2 Replies Latest reply on Feb 16, 2012 5:25 PM by genman

    Problem when server connect address does not match server's own address

    genman

      I have a number of servers on different sub networks, call them web & int. And they connect via different address configurations, e.g.

       

      db (on subnet int) -> rhqhost (using rhqhost-int hostname)

      webserver (on subnet web) -> rhqhost (using rhqhost-web hostname)

       

      This is what I see on the agent side: (who's connecting to 'rhqhost-int')

       

      2012-02-16 19:54:01,444 WARN  [RHQ Agent Registration Thread] (org.rhq.enterprise.agent.AgentMain)- {AgentMain.failover-list-unreachable-host}
      Failover list has an unreachable host [rhqhost] (tested ports [7080] and [7443]). Cause: java.net.ConnectException:Connection timed out
      2012-02-16 19:54:01,445 WARN  [RHQ Agent Registration Thread] (org.rhq.enterprise.agent.AgentMain)- {AgentMain.failover-list-check-failed}!!!
      There are [1] servers that are potentially unreachable by this agent.
      Please double check all public endpoints of your servers and ensure
      they are all reachable by this agent. The failed server endpoints are:
      [rhqhost:7080/7443]
      See the Administration > High Availability > Servers in the server GUI
      

       

      So what it comes down to is it seems like I need some way to map the host name 'rhqhost' to 'rhqhost-int' on the agent side. As a work around, which sounds even easier, just have the server tell the agent to try BOTH rhqhost-int and rhqhost-web.

       

      Is there some way to manually add list of Endpoint Addresses through the UI or database?

       

      Another way to work around this would be to change /etc/hosts to resolve correctly...

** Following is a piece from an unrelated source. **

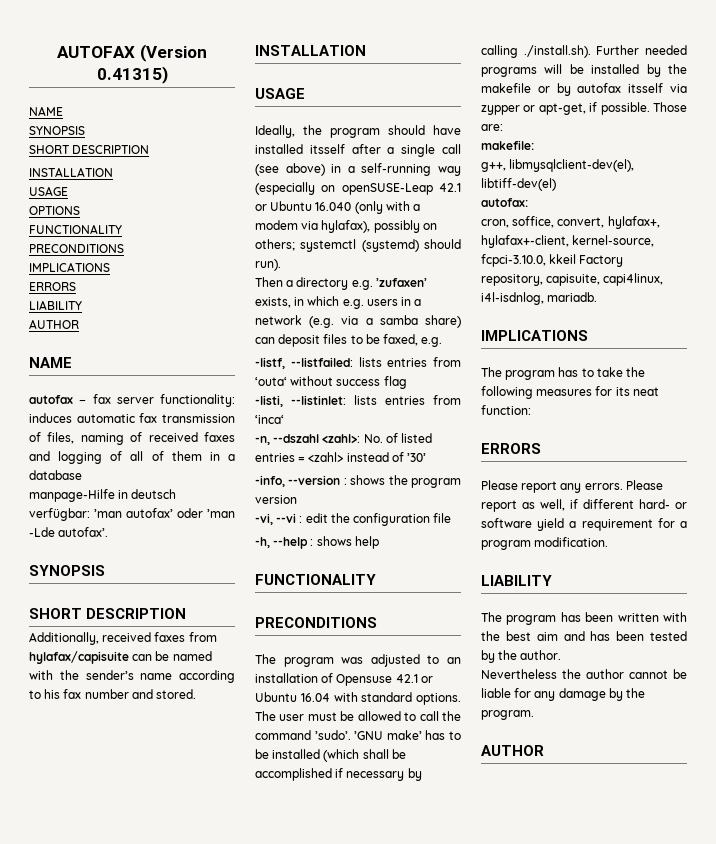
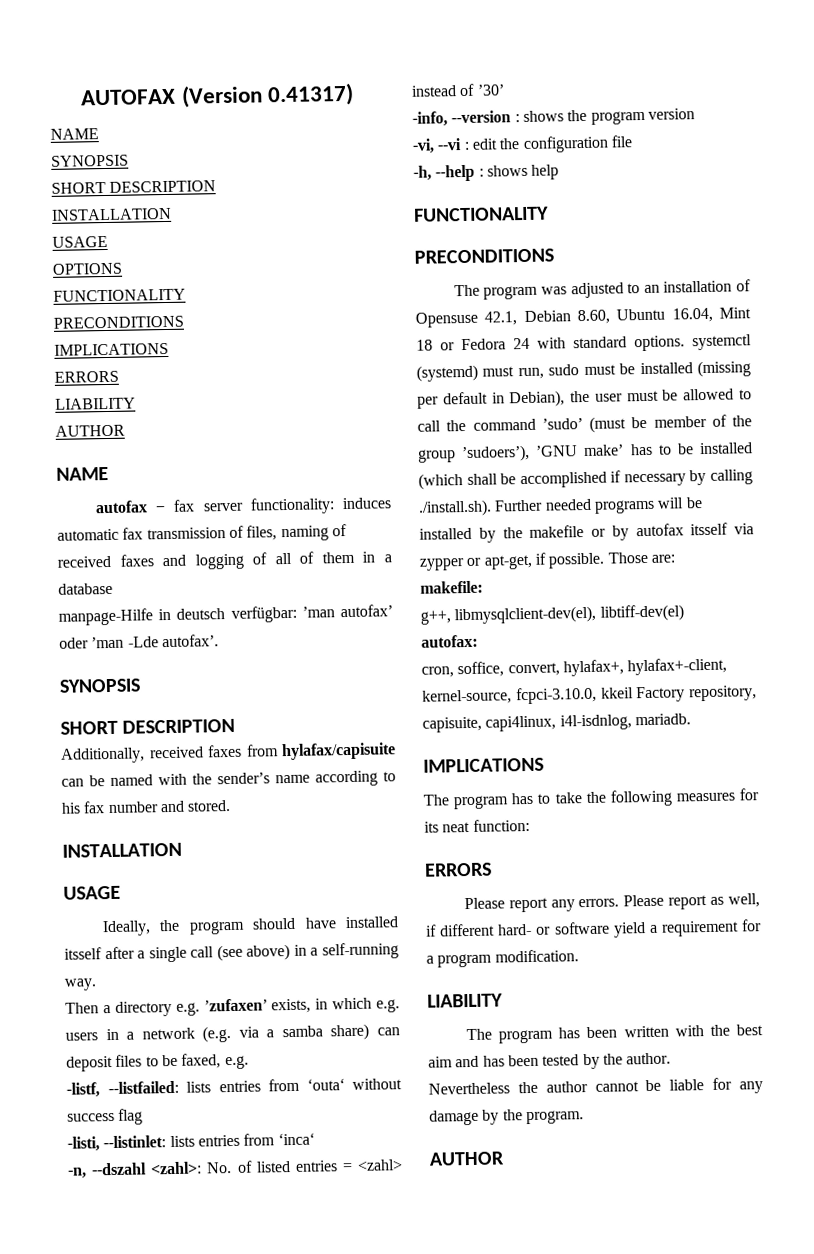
[96,66,168,84] 0.41315) -> [266,82,354,107] 0.41317)
[438,166,461,176] [255,182,461,195] [255,201,421,214] [255,220,437,233] [255,239,461,252] [255,259,281,271] way (especially on openSUSE-Leap 42.1 or Ubuntu 16.040 (only with a modem via hylafax), possibly on others; systemctl (systemd) should run). -> [64,978,97,991] way.
[395,674,433,683] [255,692,461,705] [255,711,276,721] 42.1 or Ubuntu 16.04 with standard options. The -> [484,307,751,326] [416,334,752,352] [416,360,751,382] [417,390,591,409] 42.1, Debian 8.60, Ubuntu 16.04, Mint 18 or Fedora 24 with standard options. systemctl (systemd) must run, sudo must be installed (missing per default in Debian), the
[314,730,351,740] ’sudo’. -> [541,414,752,433] [418,444,531,463] ’sudo’ (must be member of the group ’sudoers’),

        • 1. Re: Problem when server connect address does not match server's own address
          mazz

          Unfortunately, having a list of IPs per RHQ Server is not supported. You'd have to do your second suggestion: make sure the agents' /etc/hosts resolve correctly.

           

          This is addressed in the HA docs:

           

               "Thus, it is critical that every RHQ Agent be able to resolve the Endpoint Address set for every RHQ Server in the HA Server cloud. So, when defining the RHQ Server in the installer, it is important that the Endpoint Address be public to the degree that the RHQ Agent population can resolve the RHQ Server's address and be able to reach the RHQ Server via the defined address and port"

           

          and in the blue box just below that:

           

               "Each server has a public endpoint address associated with it (which can be either a hostname or IP address). Those server public endpoints are used as failover list entries. Therefore, it is very important that all servers are assigned public endpoint addresses that are resolvable by all agents and that all agents have connectivity to those addresses."

          • 2. Re: Problem when server connect address does not match server's own address
            genman

            I'm looking at updating /etc/hosts.

             

            Thanks for pointing me to the documentation. I looked over the install and FAQs and didn't see this.